En 2021, les betteraviers ont donc pu acheter et planter des semences traitées aux « néonics ». (...)
3 / Pourquoi seront-ils reconduits en 2022 ?
Tout porte à croire que les néonicotinoïdes seront encore présents dans les champs de betteraves sucrières cette année. Le conseil de surveillance des néonicotinoïdes – une instance composée d’une trentaine d’acteurs, dont des professionnels de l’agriculture, des représentants des ministères, des parlementaires et des associations de défense de l’environnement – a validé la poursuite de la dérogation en 2022. Un projet d’arrêté a été mis en consultation de la population le 27 décembre.
Le gouvernement s’appuie sur deux documents pour justifier le retour des néonicotinoïdes : le premier est une analyse des prévisions climatiques saisonnières. D’après elles, les températures devraient être douces. (...)
Le gouvernement s’appuie sur un second document, une fiche sur les réservoirs viraux. Fin novembre, l’Institut technique de la betterave a réalisé des prélèvements sur des plantes hautes, à proximité de parcelles touchées par la jaunisse. Le but était de mesurer le niveau de présence de virus de la jaunisse dans des plantes susceptibles de constituer des réservoirs viraux en 2022. Résultat : seuls sept prélèvements sur 267 parcelles se sont avérés positifs, contre 117 sur 170 l’année précédente. (...)
4 / Des alternatives sont-elles possibles ?

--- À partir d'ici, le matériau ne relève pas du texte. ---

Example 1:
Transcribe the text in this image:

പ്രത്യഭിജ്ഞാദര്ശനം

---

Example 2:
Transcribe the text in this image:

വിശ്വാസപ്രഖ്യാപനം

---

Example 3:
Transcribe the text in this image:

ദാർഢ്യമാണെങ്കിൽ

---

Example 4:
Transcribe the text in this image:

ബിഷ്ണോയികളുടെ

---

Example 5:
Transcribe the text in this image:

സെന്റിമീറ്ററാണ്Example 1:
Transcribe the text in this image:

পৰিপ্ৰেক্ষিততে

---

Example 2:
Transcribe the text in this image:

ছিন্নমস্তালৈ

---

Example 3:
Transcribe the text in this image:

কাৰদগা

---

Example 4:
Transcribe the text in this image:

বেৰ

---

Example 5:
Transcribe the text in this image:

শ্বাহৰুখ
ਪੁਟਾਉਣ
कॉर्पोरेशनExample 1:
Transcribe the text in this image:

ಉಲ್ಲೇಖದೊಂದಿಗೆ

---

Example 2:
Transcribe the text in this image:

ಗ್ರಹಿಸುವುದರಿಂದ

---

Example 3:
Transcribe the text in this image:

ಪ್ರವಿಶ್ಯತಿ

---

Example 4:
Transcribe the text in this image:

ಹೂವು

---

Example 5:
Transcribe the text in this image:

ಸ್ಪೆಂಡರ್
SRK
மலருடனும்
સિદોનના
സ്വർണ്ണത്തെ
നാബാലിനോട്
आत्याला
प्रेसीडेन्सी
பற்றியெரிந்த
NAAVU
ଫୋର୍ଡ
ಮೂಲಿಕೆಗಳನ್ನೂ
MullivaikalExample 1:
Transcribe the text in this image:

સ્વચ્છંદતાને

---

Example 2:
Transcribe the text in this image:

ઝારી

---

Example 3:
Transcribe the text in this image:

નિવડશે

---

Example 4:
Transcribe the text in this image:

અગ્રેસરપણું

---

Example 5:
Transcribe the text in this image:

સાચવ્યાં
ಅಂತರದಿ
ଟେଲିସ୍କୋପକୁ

Au mois de novembre 2021, l’Autorité européenne de sécurité des aliments a conclu que le retour des insecticides était fondé scientifiquement, car « aucune substance active alternative aux néonicotinoïdes n’est actuellement autorisée en France sur la betterave sucrière, pour le traitement des semences ». Le ministère de l’Agriculture avait lancé en 2020 un plan national de recherche et d’innovation, doté de plus de 20 millions d’euros pour coordonner les efforts de recherches sur le virus de la jaunisse de la betterave sucrière. « Ce programme compte à ce jour vingt-et-un projets scientifiques dont l’objectif est de trouver des alternatives aux néonicotinoïdes », souligne le ministère. Mais, à l’heure actuelle, aucun n’a abouti. Soulignons tout de même qu’un projet de recherche proposé par l’Institut technique de l’agriculture biologique (Itab) a été refusé.
Selon les associations de défense de l’environnement, la solution n’est pas de trouver des semences résistantes aux virus, mais de restructurer la filière betterave sucrière. (...)
il serait plus pertinent d’accepter les potentielles baisses de rendements, de payer davantage et indemniser les producteurs – comme cela peut être le cas pour les agriculteurs ayant subi des épisodes de gel sur leurs vignes, par exemple.
Le projet d’arrêté de réintroduction des néonicotinoïdes est mis à la consultation des Français jusqu’au 16 janvier.